Saved data entries
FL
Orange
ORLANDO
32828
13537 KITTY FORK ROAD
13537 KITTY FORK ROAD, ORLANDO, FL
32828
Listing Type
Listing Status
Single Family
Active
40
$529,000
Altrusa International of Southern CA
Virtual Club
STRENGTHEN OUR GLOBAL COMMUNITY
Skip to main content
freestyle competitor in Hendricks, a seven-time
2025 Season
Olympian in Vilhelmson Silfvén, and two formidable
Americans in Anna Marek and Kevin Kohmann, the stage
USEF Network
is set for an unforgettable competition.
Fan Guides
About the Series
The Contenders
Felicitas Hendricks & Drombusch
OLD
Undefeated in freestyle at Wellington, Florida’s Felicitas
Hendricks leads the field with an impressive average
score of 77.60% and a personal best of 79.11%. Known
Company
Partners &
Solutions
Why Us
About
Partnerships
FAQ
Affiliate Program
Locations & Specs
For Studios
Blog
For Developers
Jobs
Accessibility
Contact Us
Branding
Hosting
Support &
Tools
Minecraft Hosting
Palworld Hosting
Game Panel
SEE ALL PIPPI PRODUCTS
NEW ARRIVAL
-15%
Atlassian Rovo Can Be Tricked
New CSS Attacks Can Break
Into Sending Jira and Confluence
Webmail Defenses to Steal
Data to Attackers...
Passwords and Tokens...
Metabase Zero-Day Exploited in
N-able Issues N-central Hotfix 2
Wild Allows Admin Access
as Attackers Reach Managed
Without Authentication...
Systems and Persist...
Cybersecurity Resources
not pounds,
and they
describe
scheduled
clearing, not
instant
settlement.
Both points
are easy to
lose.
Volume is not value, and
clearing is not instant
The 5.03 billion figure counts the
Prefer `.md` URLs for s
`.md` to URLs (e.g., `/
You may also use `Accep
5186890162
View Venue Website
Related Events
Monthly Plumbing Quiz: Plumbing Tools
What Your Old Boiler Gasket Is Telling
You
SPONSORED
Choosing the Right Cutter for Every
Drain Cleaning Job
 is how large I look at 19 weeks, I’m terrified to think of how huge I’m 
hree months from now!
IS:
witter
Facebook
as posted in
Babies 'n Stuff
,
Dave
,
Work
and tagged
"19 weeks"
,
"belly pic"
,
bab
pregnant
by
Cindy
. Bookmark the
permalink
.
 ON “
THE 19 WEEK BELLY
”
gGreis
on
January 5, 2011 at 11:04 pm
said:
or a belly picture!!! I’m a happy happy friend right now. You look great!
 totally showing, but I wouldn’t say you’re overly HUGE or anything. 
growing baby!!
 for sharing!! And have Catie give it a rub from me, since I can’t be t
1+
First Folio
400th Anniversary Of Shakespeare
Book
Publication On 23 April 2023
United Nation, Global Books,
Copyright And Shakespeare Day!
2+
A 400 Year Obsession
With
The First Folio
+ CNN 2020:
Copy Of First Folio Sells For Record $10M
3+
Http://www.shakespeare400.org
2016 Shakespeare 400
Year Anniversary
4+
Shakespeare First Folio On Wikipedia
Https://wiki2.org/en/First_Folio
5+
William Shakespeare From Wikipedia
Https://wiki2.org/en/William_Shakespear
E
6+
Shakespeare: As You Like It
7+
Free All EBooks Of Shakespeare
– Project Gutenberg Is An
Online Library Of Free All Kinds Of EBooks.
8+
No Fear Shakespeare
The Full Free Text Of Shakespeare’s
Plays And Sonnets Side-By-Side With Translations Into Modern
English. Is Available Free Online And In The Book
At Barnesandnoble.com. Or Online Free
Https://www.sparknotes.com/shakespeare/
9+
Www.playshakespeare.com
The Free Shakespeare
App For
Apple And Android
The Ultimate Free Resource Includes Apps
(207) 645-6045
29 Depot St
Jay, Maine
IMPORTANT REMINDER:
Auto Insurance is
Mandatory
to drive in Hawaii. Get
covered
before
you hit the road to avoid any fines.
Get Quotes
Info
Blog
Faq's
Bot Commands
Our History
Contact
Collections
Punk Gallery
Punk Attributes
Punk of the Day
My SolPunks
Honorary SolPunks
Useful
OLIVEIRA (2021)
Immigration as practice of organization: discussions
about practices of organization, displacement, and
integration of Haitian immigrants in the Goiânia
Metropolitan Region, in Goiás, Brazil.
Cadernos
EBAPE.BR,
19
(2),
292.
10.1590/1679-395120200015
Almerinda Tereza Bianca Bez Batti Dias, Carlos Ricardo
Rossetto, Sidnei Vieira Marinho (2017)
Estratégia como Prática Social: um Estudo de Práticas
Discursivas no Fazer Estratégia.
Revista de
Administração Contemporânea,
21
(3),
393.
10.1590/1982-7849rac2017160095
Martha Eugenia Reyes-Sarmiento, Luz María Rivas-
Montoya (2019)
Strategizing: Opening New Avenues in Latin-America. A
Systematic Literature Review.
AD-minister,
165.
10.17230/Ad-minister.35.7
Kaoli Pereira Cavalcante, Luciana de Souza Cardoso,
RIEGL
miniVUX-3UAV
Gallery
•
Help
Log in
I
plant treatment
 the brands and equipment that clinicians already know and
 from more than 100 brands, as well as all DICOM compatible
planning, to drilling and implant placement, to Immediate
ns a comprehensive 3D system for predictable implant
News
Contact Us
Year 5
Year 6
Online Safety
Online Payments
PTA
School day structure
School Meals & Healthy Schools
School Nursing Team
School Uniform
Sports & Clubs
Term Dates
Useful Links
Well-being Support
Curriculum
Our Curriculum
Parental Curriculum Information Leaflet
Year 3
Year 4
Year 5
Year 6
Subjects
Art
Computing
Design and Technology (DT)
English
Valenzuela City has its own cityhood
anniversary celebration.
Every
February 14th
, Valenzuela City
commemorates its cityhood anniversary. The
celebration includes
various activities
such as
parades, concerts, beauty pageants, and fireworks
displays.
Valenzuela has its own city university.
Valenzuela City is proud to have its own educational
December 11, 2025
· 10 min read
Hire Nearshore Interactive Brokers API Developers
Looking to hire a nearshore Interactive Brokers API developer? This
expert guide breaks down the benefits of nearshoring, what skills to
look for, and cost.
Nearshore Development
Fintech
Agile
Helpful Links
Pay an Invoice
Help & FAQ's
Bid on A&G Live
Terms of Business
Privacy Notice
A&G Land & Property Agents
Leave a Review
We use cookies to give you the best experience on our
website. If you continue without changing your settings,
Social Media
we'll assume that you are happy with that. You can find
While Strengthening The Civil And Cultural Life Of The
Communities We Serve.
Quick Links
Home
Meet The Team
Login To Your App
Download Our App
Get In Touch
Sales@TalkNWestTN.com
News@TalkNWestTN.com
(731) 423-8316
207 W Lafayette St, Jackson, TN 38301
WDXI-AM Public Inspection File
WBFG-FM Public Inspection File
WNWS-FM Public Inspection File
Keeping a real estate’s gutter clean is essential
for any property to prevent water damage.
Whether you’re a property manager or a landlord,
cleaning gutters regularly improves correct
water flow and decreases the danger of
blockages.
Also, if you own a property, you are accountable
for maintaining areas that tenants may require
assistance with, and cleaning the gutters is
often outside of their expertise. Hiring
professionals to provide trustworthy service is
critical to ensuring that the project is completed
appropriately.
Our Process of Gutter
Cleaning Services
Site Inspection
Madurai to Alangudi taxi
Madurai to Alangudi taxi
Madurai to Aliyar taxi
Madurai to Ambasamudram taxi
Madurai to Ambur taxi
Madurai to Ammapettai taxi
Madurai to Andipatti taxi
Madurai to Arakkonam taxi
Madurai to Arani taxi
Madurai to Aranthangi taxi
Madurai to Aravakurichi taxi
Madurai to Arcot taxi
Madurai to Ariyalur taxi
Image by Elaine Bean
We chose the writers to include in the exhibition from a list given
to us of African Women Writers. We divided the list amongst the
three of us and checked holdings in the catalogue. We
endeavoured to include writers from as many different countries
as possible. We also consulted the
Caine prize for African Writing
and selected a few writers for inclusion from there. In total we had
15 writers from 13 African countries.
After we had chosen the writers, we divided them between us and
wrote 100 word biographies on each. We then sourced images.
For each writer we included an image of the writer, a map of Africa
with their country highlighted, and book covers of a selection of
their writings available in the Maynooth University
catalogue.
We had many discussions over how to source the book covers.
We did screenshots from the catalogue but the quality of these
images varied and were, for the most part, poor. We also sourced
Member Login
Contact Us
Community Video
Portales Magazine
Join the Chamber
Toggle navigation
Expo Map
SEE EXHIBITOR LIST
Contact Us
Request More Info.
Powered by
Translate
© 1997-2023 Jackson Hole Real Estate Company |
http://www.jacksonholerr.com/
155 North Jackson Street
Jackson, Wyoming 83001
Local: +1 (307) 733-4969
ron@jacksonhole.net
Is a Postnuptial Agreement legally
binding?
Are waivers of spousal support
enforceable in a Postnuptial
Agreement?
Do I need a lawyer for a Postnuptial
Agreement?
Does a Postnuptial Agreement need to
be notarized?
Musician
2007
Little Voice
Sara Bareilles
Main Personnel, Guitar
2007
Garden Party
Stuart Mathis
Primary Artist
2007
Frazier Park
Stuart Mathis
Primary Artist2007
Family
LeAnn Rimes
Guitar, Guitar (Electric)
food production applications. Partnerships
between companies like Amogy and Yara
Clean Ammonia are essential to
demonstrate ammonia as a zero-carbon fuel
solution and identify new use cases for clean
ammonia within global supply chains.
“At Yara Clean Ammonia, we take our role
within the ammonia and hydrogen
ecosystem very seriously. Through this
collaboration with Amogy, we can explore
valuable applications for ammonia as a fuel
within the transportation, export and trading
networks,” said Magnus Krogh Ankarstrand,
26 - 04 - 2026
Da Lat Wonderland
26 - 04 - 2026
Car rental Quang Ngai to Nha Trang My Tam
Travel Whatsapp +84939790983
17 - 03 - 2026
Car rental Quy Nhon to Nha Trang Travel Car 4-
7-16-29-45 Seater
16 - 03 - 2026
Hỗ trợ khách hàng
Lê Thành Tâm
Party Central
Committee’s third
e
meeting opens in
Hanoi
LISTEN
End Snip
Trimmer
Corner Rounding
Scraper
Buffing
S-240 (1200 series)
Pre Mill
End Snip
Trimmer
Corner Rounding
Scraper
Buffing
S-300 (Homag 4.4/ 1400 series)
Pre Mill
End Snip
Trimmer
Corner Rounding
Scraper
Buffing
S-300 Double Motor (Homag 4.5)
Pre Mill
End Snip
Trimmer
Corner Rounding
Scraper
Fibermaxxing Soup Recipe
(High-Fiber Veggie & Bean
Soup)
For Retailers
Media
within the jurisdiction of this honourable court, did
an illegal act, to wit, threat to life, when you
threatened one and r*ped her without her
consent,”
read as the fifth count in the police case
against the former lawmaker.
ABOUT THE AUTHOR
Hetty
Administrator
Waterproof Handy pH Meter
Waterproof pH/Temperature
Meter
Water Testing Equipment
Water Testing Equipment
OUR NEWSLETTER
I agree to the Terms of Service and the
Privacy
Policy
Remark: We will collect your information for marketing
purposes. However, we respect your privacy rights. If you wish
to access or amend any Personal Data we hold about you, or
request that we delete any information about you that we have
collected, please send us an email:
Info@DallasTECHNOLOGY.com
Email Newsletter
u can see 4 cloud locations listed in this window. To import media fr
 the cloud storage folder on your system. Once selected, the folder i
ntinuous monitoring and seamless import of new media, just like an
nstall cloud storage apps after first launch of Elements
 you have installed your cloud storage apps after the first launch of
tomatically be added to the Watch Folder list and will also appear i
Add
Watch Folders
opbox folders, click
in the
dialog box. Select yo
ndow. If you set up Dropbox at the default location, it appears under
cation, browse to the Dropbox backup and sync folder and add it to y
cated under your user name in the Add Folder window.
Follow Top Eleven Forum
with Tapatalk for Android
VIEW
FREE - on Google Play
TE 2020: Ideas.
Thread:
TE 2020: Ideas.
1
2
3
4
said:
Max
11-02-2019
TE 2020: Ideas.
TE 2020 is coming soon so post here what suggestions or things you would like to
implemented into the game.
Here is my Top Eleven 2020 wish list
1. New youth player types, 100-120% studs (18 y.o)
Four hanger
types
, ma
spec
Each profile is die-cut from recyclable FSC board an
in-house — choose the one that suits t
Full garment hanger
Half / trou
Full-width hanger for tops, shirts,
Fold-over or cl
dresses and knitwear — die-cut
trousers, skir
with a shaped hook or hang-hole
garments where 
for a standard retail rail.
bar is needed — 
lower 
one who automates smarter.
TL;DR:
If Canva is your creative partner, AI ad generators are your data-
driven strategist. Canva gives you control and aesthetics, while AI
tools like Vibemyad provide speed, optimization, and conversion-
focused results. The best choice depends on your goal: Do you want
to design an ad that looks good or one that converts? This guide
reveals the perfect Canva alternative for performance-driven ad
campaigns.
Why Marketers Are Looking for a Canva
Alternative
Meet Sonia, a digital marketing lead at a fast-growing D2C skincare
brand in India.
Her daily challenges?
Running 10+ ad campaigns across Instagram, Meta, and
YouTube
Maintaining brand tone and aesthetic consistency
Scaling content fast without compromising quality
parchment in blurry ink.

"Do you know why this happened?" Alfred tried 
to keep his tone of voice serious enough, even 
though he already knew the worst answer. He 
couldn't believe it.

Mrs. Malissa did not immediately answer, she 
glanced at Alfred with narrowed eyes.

Work request: Could you copy every line from the records that mentions the word "Developers"?

Expected answer:
For Developers
Hire Nearshore Interactive Brokers API Developers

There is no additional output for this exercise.